**What you need to do:**
(1) In the dfply issue thread, which function is recommended in place of filter_by?
(2) Please reproduce a passage from the dfply issue thread, starting at the words "# Demo of different" and ending after "probably be updated.".

**Quoted passage:**
■ ■ ■ ■

NameError: name 'filter_by' is not defined
Opened this issue · 7 comments
Use mask() instead:
from dfply import *
# "diamonds" is a DataFrame supplied by dfply for testing purposes
diamonds >> mask(X.color == 'E')
This is one of the few instances where the Python API is different to the R API. The reason is a clash with an existing Python API in a different package.
I have been using dfply for years, and it works perfectly every time.
It looks like you are using the wrong syntax.
-
Try some of the examples in the dfply readme at:
https://github.com/kieferk/dfply -
Try upgrading from Python 3.0 to Python 3.6.
-
Try this example:
from dfply import *
# Diamonds is a built in dataframe. Prints first three rows.
diamonds >> head(3)
# Demo of different types of select. Prints column 1, then column "price", then columns "x" and "y".
diamonds >> select(1, X.price, ['x', 'y']) >> head(2)
Years! Has it really been around that long? Crazy.
If none of the functions work for you some other strange issue is going on. And for the record, yes as @sharpe5 says filter
is a reserved name in python and so I switched the name to mask.
The reason it's not working is the dfply
version in pip repository is from Aug 2017, whereas the filter_by
alias was included merely five months ago.
Therefore, the package on pip should probably be updated.
Can we close this issue for now?

■ ■ ■ ■

**Entries supplied:**
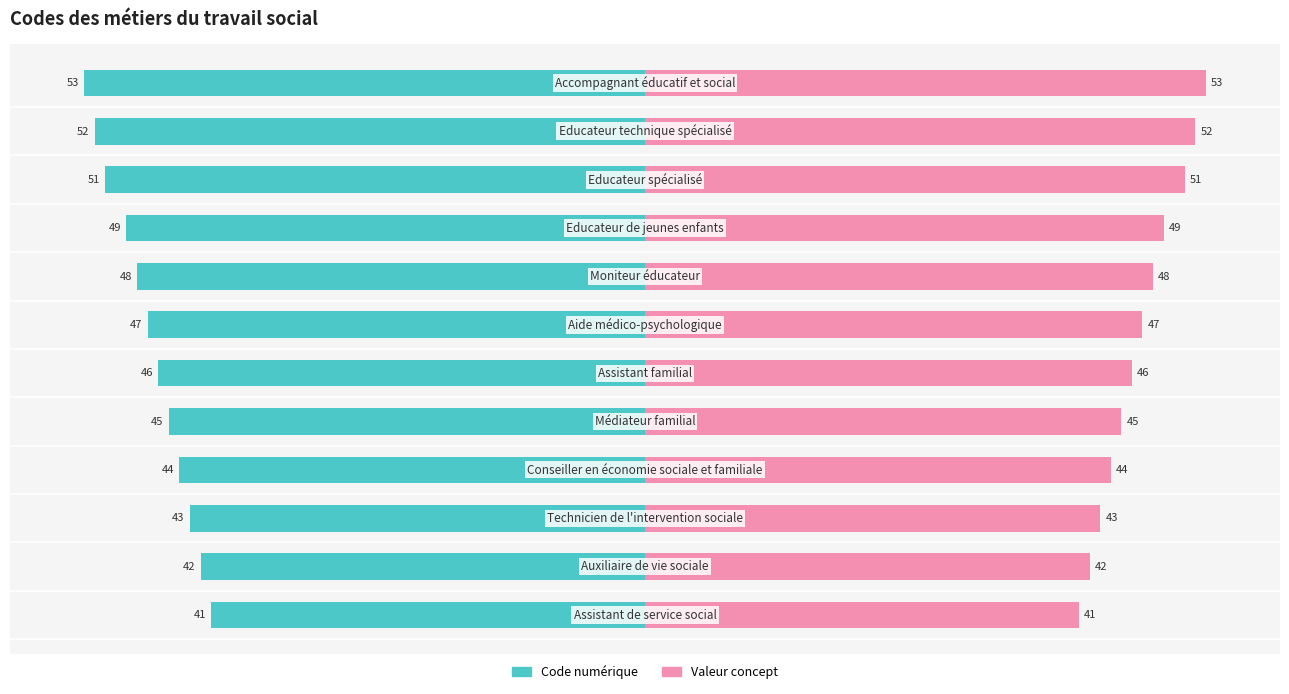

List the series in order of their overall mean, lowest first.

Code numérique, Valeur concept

■ ■ ■ ■

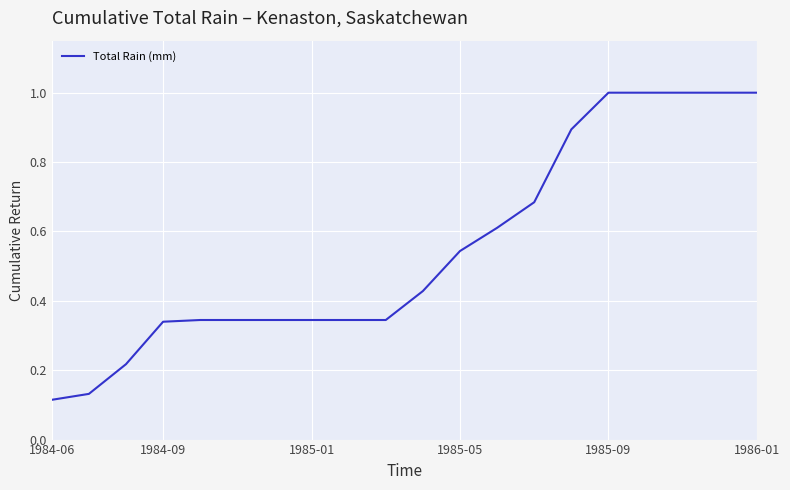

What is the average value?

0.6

■ ■ ■ ■

**Answers to each task:**
(1) mask()

(2)
# Demo of different types of select. Prints column 1, then column "price", then columns "x" and "y".
diamonds >> select(1, X.price, ['x', 'y']) >> head(2)
Years! Has it really been around that long? Crazy.
If none of the functions work for you some other strange issue is going on. And for the record, yes as @sharpe5 says filter
is a reserved name in python and so I switched the name to mask.
The reason it's not working is the dfply
version in pip repository is from Aug 2017, whereas the filter_by
alias was included merely five months ago.
Therefore, the package on pip should probably be updated.